The 1980s saw the appointment of Bernard Buckner as Chief of the Safety and Security Division. The Police Department would also see an increase in authority for its officers with new legislation.

In 1985, Ohio House Bill #129 was passed, allowing CMHA to begin hiring Ohio Peace Officer Training Commission "OPOTC" certified sworn peace officers with the same training level and legal capability as city police officers such as the city of Cleveland, formally certifying the CMHA division of safety and security as an official law enforcement agency within the state of Ohio making it a legitimate police department.

During the 1990s Anthony H. Jackson was appointed as Chief of Police and the Department achieved accreditation from the Commission on Accreditation for Law Enforcement Agencies or commonly known as CALEA, becoming the first housing authority police force in the United States to do so. Since the 1990s CMHA-PD has achieved multiple re-accreditations from CALEA showing a high degree of voluntary compliance with professional standards.

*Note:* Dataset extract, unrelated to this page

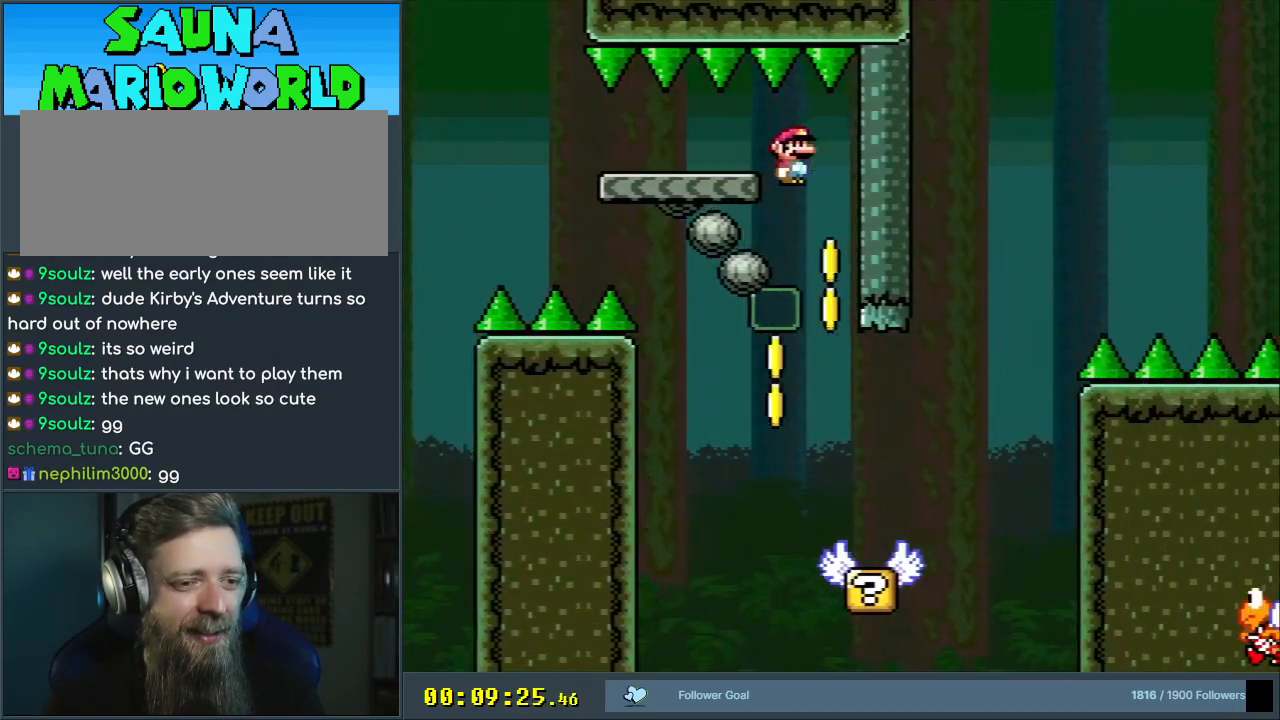
{"buttons": ["B", "Y"], "events": [[250, "DPAD_LEFT", "down"], [367, "DPAD_LEFT", "up"]]}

In 2002, CMHA-PD moved into its current location at 5715 Woodland Avenue formerly known as the Carr Multi-Purpose Center built in 1974 by the city of Cleveland. The facility is secure, climate controlled, houses all agency functions and is in a better suited location to meet the higher service demands of the central neighborhood estates.

===Agency Units===
●Patrol
●K-9
●Detective
●Crime Suppression
●S.W.A.T.
●Community Policing
●Special Investigations
●Logistics

===Agency Equipment===
The CMHA police dept issues police officers, Glock 17 9mm pistols, Benelli 12ga shotguns and, Heckler & Koch UMP45 sub-machine guns for swat use. CMHA police protection officers purchase their own dept approved 9mm duty pistols choosing the, Glock 17, Glock 19 or, Smith & Wesson M&P9. CMHA police issued intermediate weapons include, Monadnock Auto-lock expandable baton, Taser X-26 electronic control device and, OC Mk3 aerosol defense spray and 37mm grenade launcher restricted to swat use for tactical situations and crowd control. Officers provide their own double locking handcuffs and flashlights of their choice for duty use.

In 2013 CMHA police department
upgraded to a state of the art Motorola two way radio system that allows for reliable county-wide and multi-agency communication capability.

CMHA-PD supplies all officers within the patrol unit with body armor that meets the latest NIJ safety standards for ballistic protective vests.

Vehicles used by CMHA Police include the, Ford Police Interceptor Sedan for patrol use and the, Ford Police Interceptor Utility for K-9 use. The CMHA police SWAT unit uses a, specialized Mercedes Benz/Dodge Sprinter van for swat unit deployments and other officer transportation needs. CMHA Police detectives use a variety of unmarked vehicles for general duties as well as covert operations. The CMHA police dept also has a number of mountain-style bicycles for police officers to use during the summer season allowing for better access to family estate properties and special community events.